CONSIGNE A → Réécrivez la portion des enregistrements allant de la ligne contenant "collectors: J. R. Swallen" jusqu'à celle contenant "name author: R. Br." comprises, en remplaçant "locality" par "place" partout et en laissant tout le reste identique.

DOCUMENT →
* * *

11. Le 22 août 2013, Transports Canada a tenu une réunion de compte rendu lors de laquelle ACT s'est opposée à l'adjudication du contrat au motif que la ressource proposée par TAG pour le poste d'expert-conseil en ressources humaines ne respectait pas l'exigence technique obligatoire TO2.2 parce qu'elle n'avait pas l'expérience exigée en gestion de projets. Le jour suivant, ACT a confirmé son opposition par écrit dans une lettre à Transports Canada.

12. Le 27 août 2013, Transports Canada a répondu par courriel à la lettre d'opposition d'ACT, indiquant qu'un examen interne avait confirmé l'évaluation initiale de la proposition de TAG par le comité d'évaluation et que, par conséquent, il conserverait le contrat actuel avec TAG.

13. Le 27 août 2013, ACT a déposé la présente plainte auprès du Tribunal. Le 30 août 2013, le Tribunal a avisé ACT que des renseignements supplémentaires étaient nécessaires pour que le dossier de la plainte soit complet. Le 30 août 2013, ACT a fourni ces renseignements supplémentaires au Tribunal4.

PROCÉDURE DE PLAINTE

14. Le 5 septembre 2013, aux termes du paragraphe 30.13(2) de la Loi sur le TCCE et de l'article 101 des Règles du Tribunal canadien du commerce extérieur,5 le Tribunal a informé les parties qu'il avait décidé le 4 septembre 2013 d'enquêter sur la plainte puisqu'elle satisfaisait aux exigences du paragraphe 30.11(2) de la Loi sur le TCCE et aux conditions énoncées au paragraphe 7(1) du Règlement. Le Tribunal a également informé les parties qu'il n'ordonnerait pas le report de l'adjudication du contrat parce que les éléments de preuve au dossier indiquaient que le contrat avait déjà été attribué.

* * *

CONSIGNE B → Pour chacune des affirmations suivantes, dites si elle concorde avec le document, puis citez les mots qui le prouvent : (i) Transports Canada a répondu par courriel à la lettre d'opposition d'ACT le 27 août 2013 ; (ii) le Tribunal a ordonné le report de l'adjudication du contrat ; (iii) ACT a confirmé son opposition par écrit le jour même de la réunion de compte rendu.

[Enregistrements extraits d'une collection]
* * *

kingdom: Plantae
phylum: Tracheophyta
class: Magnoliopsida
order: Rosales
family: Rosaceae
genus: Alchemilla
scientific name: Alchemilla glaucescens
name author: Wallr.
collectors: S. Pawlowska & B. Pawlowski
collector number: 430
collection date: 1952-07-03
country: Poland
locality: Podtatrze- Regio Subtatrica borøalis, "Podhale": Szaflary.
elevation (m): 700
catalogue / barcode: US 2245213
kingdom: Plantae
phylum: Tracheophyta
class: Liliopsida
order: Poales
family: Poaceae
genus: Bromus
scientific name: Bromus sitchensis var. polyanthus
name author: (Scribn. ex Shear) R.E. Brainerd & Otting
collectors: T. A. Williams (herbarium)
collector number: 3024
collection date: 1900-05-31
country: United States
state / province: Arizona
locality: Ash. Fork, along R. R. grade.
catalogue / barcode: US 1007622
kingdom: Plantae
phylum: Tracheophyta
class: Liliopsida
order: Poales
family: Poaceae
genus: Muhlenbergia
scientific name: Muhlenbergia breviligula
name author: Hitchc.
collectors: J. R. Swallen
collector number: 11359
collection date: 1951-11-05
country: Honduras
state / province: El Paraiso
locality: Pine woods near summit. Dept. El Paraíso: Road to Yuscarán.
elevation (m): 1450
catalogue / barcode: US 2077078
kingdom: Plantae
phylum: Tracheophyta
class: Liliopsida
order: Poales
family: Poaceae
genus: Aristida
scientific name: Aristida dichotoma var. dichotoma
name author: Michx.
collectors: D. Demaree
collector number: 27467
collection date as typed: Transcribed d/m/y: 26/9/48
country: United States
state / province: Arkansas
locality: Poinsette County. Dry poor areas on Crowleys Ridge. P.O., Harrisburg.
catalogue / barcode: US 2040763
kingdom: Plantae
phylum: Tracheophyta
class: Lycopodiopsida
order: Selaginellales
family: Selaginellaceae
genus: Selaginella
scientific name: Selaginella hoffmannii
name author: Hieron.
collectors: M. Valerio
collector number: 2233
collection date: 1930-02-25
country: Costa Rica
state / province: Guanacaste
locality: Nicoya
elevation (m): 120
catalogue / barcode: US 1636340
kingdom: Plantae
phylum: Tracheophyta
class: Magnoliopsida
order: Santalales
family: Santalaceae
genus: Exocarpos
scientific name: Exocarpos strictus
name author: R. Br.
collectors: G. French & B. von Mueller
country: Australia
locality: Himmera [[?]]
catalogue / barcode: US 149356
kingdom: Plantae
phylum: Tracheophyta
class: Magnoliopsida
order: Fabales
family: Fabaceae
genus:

* * *

RÉPONSE COMPLÈTE A →
collectors: J. R. Swallen
collector number: 11359
collection date: 1951-11-05
country: Honduras
state / province: El Paraiso
place: Pine woods near summit. Dept. El Paraíso: Road to Yuscarán.
elevation (m): 1450
catalogue / barcode: US 2077078
kingdom: Plantae
phylum: Tracheophyta
class: Liliopsida
order: Poales
family: Poaceae
genus: Aristida
scientific name: Aristida dichotoma var. dichotoma
name author: Michx.
collectors: D. Demaree
collector number: 27467
collection date as typed: Transcribed d/m/y: 26/9/48
country: United States
state / province: Arkansas
place: Poinsette County. Dry poor areas on Crowleys Ridge. P.O., Harrisburg.
catalogue / barcode: US 2040763
kingdom: Plantae
phylum: Tracheophyta
class: Lycopodiopsida
order: Selaginellales
family: Selaginellaceae
genus: Selaginella
scientific name: Selaginella hoffmannii
name author: Hieron.
collectors: M. Valerio
collector number: 2233
collection date: 1930-02-25
country: Costa Rica
state / province: Guanacaste
place: Nicoya
elevation (m): 120
catalogue / barcode: US 1636340
kingdom: Plantae
phylum: Tracheophyta
class: Magnoliopsida
order: Santalales
family: Santalaceae
genus: Exocarpos
scientific name: Exocarpos strictus
name author: R. Br.

RÉPONSE COMPLÈTE B →
(i) Oui : « Le 27 août 2013, Transports Canada a répondu par courriel à la lettre d'opposition d'ACT ».
(ii) Non : « il n'ordonnerait pas le report de l'adjudication du contrat ».
(iii) Non : « Le jour suivant, ACT a confirmé son opposition par écrit ».